## Dataset entries
■ ■ ■ ■ ■ ■ ■
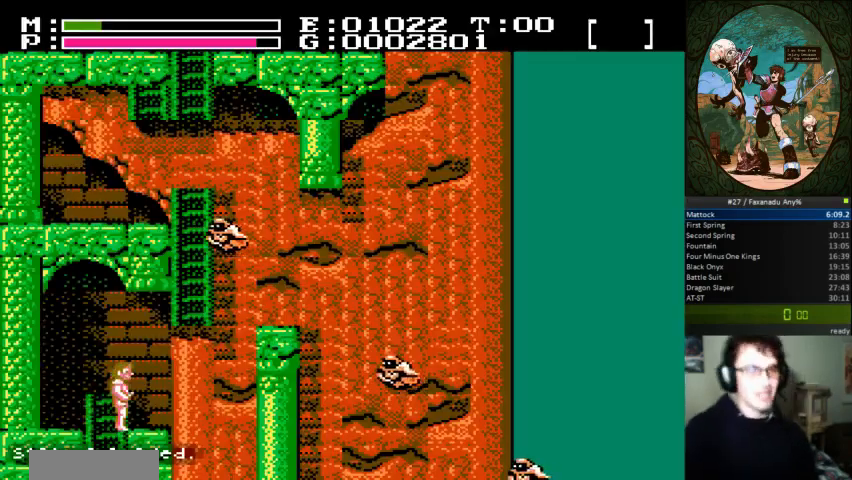
{"dt_ms": 500, "buttons": ["DPAD_UP"], "events": [[133, "A", "down"], [300, "DPAD_UP", "down"], [333, "DPAD_RIGHT", "up"], [367, "A", "up"]]}
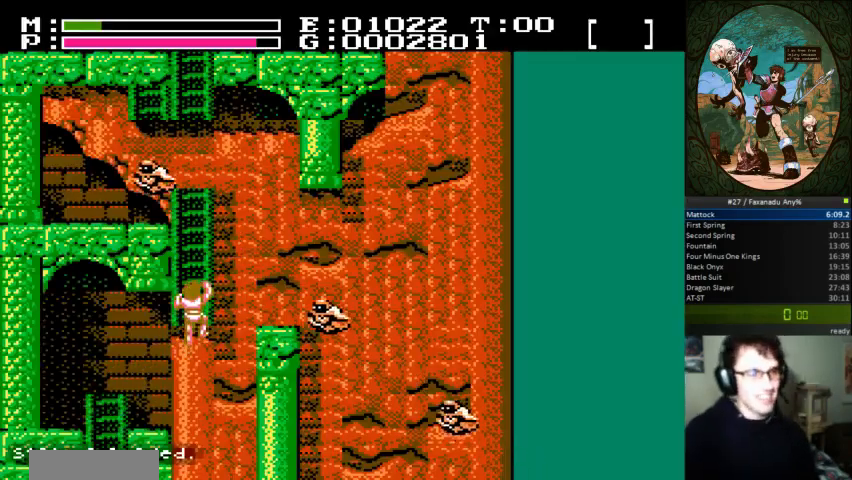
{"dt_ms": 500, "buttons": [], "events": [[133, "DPAD_UP", "up"]]}
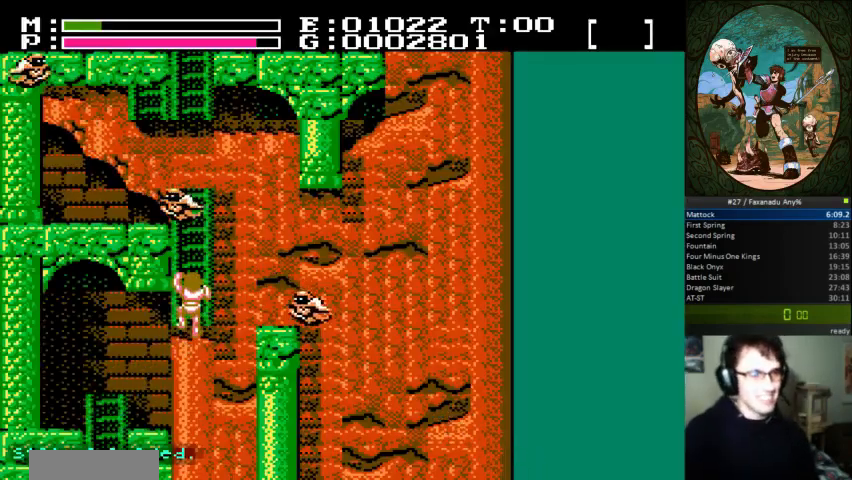
{"dt_ms": 500, "buttons": ["A", "DPAD_RIGHT"], "events": [[100, "DPAD_UP", "down"], [233, "DPAD_UP", "up"], [400, "DPAD_RIGHT", "down"], [500, "A", "down"]]}
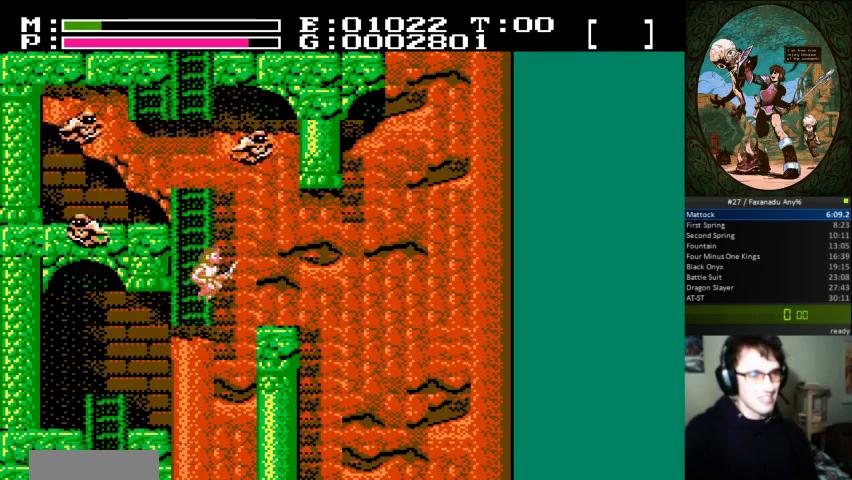
{"dt_ms": 500, "buttons": ["DPAD_RIGHT"], "events": [[133, "A", "up"]]}
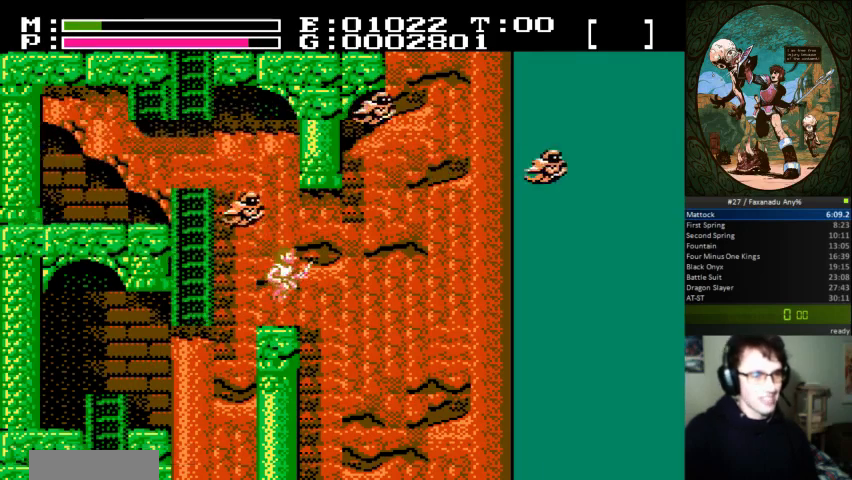
{"dt_ms": 500, "buttons": ["DPAD_RIGHT"], "events": [[100, "A", "down"], [500, "A", "up"]]}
■ ■ ■ ■ ■ ■ ■
## TASK OBJECTIVE
Show every line above in which the word "down" is found.

## EXERCISE RESULT
{"dt_ms": 500, "buttons": ["DPAD_UP"], "events": [[133, "A", "down"], [300, "DPAD_UP", "down"], [333, "DPAD_RIGHT", "up"], [367, "A", "up"]]}
{"dt_ms": 500, "buttons": ["A", "DPAD_RIGHT"], "events": [[100, "DPAD_UP", "down"], [233, "DPAD_UP", "up"], [400, "DPAD_RIGHT", "down"], [500, "A", "down"]]}
{"dt_ms": 500, "buttons": ["DPAD_RIGHT"], "events": [[100, "A", "down"], [500, "A", "up"]]}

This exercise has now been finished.